[Opening THE INPUT section]

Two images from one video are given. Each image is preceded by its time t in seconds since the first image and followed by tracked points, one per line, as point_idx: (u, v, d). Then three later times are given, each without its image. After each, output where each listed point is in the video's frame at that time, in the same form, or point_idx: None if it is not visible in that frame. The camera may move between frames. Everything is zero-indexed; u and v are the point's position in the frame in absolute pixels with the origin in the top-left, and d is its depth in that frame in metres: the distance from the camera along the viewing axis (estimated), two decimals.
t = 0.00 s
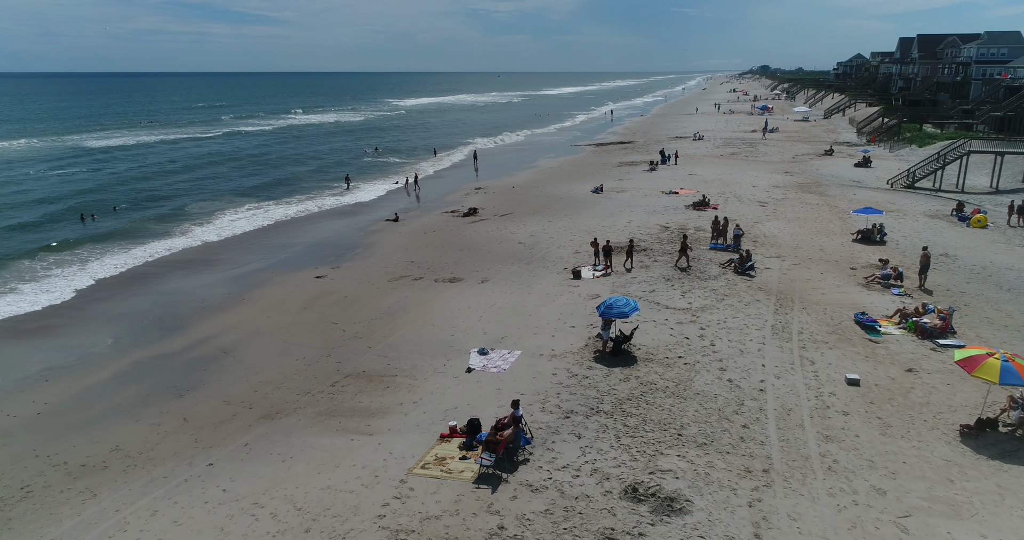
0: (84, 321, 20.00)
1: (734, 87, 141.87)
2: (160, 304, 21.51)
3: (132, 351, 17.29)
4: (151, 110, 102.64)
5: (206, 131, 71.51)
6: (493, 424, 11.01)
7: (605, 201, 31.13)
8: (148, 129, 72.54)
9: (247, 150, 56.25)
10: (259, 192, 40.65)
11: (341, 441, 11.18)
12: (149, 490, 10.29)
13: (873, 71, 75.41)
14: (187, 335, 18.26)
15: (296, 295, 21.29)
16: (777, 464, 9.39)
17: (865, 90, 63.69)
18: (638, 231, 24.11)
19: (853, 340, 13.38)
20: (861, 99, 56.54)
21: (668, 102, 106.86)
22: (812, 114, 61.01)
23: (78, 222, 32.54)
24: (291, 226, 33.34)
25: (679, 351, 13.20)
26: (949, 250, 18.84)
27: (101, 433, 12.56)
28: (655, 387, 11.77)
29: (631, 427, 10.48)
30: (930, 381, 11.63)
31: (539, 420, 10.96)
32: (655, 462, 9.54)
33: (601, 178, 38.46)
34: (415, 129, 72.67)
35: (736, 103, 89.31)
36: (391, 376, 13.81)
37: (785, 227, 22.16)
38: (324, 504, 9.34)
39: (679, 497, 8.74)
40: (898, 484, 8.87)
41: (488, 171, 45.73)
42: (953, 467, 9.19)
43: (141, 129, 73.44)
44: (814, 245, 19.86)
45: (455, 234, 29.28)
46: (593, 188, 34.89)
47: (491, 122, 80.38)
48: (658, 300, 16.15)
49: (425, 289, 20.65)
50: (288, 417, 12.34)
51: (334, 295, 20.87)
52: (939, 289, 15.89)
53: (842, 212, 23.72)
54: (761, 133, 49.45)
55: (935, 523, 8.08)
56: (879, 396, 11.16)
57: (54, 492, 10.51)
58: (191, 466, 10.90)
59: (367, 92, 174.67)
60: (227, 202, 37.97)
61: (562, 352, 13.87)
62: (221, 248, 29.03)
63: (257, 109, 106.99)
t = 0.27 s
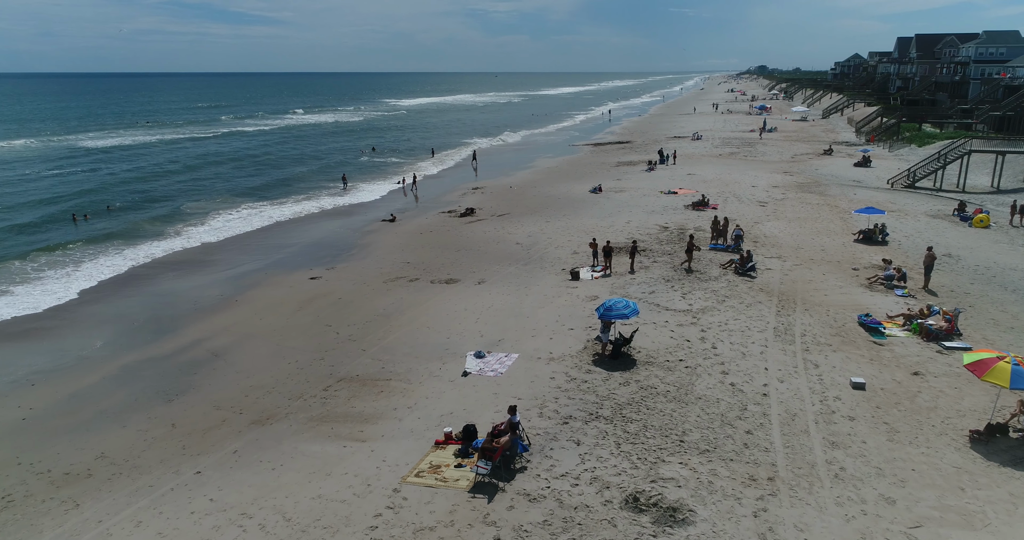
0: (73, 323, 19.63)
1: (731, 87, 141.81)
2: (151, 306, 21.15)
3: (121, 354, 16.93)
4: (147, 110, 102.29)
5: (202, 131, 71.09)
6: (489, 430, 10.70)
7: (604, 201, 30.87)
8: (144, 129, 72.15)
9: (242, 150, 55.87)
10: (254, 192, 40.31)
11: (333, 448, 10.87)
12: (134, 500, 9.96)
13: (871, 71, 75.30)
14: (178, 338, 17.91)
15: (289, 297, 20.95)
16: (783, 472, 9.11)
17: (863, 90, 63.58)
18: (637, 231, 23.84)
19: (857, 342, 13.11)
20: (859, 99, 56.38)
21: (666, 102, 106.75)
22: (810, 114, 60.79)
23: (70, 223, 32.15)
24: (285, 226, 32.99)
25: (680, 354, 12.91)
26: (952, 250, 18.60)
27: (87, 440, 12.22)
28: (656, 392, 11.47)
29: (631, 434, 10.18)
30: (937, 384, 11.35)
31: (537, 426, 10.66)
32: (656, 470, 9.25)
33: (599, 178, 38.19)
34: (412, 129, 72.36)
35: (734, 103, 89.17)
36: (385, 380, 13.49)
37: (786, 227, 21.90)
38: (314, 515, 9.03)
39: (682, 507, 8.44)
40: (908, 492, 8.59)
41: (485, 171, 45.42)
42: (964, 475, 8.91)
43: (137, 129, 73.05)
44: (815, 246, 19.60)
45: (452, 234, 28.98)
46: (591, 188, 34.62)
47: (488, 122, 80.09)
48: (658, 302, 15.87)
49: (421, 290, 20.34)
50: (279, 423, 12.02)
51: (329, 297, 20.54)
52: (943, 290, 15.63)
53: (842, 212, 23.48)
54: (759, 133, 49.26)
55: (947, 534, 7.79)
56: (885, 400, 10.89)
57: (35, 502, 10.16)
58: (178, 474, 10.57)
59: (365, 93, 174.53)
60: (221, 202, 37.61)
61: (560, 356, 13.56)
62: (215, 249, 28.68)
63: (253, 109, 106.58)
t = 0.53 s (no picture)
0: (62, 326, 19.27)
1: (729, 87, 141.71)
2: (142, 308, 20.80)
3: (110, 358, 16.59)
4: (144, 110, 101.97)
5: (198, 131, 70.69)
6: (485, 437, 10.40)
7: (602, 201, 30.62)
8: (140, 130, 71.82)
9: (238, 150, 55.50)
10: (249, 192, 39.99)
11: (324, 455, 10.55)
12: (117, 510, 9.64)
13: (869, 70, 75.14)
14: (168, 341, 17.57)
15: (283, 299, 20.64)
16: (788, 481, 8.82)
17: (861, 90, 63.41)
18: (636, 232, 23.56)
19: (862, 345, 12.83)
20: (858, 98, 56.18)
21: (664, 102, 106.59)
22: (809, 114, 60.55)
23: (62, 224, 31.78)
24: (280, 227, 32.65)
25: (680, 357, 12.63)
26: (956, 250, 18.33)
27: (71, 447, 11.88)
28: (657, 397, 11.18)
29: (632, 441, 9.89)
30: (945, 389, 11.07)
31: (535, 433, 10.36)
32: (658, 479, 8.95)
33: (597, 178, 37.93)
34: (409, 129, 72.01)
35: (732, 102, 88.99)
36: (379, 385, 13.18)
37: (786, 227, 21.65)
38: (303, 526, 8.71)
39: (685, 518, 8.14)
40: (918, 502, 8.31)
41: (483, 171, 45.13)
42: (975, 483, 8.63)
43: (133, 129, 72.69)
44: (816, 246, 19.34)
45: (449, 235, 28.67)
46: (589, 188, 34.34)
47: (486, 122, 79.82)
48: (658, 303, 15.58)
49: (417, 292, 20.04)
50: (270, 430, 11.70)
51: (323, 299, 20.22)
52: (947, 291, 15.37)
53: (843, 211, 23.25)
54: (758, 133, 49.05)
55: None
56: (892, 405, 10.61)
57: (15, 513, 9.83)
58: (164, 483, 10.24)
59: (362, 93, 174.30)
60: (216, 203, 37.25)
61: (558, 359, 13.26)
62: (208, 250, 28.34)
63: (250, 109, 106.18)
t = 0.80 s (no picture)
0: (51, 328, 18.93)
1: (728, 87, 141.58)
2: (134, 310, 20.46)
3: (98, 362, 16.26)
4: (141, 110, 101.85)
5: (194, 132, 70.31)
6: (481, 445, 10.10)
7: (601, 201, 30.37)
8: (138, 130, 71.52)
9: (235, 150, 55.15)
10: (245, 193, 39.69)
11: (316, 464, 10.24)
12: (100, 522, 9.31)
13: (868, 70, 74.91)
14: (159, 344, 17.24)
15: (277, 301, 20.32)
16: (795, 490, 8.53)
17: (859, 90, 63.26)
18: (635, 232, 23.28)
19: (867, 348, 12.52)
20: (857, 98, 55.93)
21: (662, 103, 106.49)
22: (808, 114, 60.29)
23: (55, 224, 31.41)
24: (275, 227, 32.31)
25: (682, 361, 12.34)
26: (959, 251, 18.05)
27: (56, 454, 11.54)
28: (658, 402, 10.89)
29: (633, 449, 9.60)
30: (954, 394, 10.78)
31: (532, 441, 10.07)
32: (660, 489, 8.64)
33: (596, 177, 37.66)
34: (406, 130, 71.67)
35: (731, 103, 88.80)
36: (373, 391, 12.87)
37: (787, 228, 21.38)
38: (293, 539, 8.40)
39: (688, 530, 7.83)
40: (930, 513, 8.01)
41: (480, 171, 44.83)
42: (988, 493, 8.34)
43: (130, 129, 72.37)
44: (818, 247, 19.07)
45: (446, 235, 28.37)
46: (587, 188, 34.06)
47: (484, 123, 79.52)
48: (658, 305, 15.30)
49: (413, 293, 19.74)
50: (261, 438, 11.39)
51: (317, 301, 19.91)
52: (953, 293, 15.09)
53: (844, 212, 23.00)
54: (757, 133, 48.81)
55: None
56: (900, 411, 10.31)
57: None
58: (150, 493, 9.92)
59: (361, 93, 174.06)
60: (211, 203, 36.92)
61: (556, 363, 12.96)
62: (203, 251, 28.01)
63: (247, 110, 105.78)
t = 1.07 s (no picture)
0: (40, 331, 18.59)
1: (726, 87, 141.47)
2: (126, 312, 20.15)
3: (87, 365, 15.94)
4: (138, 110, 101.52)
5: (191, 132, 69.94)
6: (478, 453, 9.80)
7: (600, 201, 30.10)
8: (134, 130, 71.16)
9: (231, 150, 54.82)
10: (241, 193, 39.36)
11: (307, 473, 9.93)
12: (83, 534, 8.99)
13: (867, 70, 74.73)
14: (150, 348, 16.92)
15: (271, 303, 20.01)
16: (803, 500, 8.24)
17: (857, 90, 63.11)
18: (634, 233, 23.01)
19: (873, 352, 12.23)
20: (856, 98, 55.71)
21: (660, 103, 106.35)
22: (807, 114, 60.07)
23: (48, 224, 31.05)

[Closing THE INPUT section]

> **PROMPT**
Would you repeat exactly, and only, the lines from the start of the records above through the line containing "18: (638, 231, 24.11)", with the pictures omitted?

> **EXERCISE SOLUTION**
Two images from one video are given. Each image is preceded by its time t in seconds since the first image and followed by tracked points, one per line, as point_idx: (u, v, d). Then three later times are given, each without its image. After each, output where each listed point is in the video's frame at that time, in the same form, or point_idx: None if it is not visible in that frame. The camera may move between frames. Everything is zero-indexed; u and v are the point's position in the frame in absolute pixels with the origin in the top-left, and d is its depth in that frame in metres: the distance from the camera along the viewing axis (estimated), two decimals.
t = 0.00 s
0: (84, 321, 20.00)
1: (734, 87, 141.87)
2: (160, 304, 21.51)
3: (132, 351, 17.29)
4: (151, 110, 102.64)
5: (206, 131, 71.51)
6: (493, 424, 11.01)
7: (605, 201, 31.13)
8: (148, 129, 72.54)
9: (247, 150, 56.25)
10: (259, 192, 40.65)
11: (341, 441, 11.18)
12: (149, 490, 10.29)
13: (873, 71, 75.41)
14: (187, 335, 18.26)
15: (296, 295, 21.29)
16: (777, 464, 9.39)
17: (865, 90, 63.69)
18: (638, 231, 24.11)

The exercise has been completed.